<<<<

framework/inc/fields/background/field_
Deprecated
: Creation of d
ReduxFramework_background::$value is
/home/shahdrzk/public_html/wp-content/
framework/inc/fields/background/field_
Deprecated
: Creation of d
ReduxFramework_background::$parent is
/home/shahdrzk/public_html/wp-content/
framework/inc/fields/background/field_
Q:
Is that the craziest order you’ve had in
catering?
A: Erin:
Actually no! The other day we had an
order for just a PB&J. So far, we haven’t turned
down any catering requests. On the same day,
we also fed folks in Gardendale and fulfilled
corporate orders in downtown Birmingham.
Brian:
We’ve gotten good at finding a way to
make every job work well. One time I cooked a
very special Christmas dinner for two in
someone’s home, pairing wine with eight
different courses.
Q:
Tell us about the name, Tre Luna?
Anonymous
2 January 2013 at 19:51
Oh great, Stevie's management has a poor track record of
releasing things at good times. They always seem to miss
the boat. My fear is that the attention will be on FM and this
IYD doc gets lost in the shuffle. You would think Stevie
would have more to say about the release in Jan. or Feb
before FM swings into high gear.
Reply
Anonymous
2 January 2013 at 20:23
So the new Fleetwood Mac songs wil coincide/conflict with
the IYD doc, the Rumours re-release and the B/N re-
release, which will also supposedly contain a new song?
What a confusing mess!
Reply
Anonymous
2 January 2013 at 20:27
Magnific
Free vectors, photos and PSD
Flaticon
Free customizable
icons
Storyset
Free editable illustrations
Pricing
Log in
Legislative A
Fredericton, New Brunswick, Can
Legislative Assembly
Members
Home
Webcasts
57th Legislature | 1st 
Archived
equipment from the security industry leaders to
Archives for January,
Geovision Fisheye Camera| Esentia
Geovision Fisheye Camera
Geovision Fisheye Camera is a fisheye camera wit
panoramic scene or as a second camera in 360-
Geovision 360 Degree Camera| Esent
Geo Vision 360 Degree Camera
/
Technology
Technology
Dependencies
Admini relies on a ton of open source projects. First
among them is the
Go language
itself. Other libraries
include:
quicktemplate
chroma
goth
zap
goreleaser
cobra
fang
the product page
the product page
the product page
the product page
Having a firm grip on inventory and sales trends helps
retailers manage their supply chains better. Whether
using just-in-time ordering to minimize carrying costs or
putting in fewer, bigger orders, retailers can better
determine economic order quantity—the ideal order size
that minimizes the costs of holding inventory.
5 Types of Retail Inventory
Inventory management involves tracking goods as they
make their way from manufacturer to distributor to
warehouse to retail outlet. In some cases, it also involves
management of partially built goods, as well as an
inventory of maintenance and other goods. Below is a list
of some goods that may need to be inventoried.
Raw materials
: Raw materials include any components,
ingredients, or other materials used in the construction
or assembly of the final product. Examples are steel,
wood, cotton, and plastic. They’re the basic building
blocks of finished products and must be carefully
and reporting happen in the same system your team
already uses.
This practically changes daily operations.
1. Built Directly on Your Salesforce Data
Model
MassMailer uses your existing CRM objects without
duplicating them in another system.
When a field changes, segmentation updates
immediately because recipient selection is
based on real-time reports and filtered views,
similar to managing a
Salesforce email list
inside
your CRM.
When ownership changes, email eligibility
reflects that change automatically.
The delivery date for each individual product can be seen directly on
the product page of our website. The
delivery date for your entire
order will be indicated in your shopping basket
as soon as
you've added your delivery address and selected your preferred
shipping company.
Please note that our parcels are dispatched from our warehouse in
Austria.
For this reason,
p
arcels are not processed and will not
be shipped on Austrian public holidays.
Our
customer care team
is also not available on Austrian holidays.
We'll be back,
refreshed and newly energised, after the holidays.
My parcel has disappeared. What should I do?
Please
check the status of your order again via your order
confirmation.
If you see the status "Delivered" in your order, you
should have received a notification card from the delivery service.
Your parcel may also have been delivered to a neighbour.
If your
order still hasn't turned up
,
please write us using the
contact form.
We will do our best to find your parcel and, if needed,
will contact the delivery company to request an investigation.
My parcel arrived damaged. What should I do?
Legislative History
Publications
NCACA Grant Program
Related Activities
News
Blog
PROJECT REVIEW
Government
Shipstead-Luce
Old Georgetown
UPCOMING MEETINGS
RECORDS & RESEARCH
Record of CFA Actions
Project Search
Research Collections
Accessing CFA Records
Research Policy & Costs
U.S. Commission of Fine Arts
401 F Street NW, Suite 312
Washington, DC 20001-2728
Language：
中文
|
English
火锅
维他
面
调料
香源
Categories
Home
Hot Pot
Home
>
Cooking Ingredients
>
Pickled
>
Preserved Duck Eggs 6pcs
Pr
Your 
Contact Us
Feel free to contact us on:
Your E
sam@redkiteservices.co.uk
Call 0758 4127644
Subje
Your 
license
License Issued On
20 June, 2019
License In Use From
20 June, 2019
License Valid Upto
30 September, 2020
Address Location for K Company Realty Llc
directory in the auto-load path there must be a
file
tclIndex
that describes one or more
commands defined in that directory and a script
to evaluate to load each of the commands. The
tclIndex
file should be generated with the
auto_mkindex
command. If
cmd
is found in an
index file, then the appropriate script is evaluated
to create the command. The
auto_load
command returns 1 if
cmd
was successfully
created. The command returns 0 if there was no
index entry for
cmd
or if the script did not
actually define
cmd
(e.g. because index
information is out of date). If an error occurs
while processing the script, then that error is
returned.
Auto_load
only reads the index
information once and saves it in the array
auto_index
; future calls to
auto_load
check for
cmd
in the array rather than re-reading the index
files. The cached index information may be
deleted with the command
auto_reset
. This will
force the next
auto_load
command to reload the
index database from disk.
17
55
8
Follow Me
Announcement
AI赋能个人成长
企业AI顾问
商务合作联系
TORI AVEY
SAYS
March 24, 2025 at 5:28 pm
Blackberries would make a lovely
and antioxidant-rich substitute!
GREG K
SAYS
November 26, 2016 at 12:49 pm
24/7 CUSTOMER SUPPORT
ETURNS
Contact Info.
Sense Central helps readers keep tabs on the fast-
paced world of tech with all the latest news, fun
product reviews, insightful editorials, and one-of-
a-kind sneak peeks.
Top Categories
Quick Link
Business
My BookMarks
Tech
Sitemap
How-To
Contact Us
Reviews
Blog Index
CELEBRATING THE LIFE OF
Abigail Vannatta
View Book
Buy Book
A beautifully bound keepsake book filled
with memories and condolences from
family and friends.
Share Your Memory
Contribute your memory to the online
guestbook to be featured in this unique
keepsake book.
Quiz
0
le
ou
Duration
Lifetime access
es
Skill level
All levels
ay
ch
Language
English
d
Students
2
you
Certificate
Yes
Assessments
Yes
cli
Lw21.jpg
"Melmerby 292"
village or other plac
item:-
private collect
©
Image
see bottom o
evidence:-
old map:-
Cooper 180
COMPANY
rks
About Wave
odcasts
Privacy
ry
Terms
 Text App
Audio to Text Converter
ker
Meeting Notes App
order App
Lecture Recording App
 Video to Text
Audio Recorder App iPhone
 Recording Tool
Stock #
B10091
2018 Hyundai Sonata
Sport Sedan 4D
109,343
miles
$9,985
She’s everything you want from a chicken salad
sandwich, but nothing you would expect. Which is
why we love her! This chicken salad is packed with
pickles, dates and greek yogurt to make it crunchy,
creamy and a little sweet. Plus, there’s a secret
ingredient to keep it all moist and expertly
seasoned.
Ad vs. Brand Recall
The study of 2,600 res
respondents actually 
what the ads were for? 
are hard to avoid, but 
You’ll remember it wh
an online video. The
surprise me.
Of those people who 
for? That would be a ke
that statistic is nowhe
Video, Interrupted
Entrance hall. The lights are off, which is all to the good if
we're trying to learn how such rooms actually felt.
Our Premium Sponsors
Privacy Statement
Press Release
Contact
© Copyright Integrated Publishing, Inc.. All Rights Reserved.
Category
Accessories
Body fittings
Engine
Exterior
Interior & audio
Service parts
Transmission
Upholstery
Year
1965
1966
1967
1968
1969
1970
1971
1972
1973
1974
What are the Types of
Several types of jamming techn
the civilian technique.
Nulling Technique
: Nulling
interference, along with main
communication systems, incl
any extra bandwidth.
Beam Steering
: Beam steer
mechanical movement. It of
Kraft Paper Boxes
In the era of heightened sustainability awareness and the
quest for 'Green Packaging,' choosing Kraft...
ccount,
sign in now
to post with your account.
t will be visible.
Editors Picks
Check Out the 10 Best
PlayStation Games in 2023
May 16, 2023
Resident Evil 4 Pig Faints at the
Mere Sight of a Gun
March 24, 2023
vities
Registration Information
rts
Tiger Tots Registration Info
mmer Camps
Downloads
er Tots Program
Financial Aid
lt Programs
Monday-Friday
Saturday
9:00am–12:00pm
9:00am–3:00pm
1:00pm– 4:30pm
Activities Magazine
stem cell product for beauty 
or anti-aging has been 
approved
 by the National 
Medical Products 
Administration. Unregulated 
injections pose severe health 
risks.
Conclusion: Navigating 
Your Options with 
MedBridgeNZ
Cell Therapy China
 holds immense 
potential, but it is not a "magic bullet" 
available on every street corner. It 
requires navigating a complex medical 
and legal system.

>>>>

Task prompt: Within the material above, output exactly the lines from the one with "warehouse to retail" through the one with "wood, cotton, and", end lines included, and nothing besides.

Exercise answer:
warehouse to retail outlet. In some cases, it also involves
management of partially built goods, as well as an
inventory of maintenance and other goods. Below is a list
of some goods that may need to be inventoried.
Raw materials
: Raw materials include any components,
ingredients, or other materials used in the construction
or assembly of the final product. Examples are steel,
wood, cotton, and plastic. They’re the basic building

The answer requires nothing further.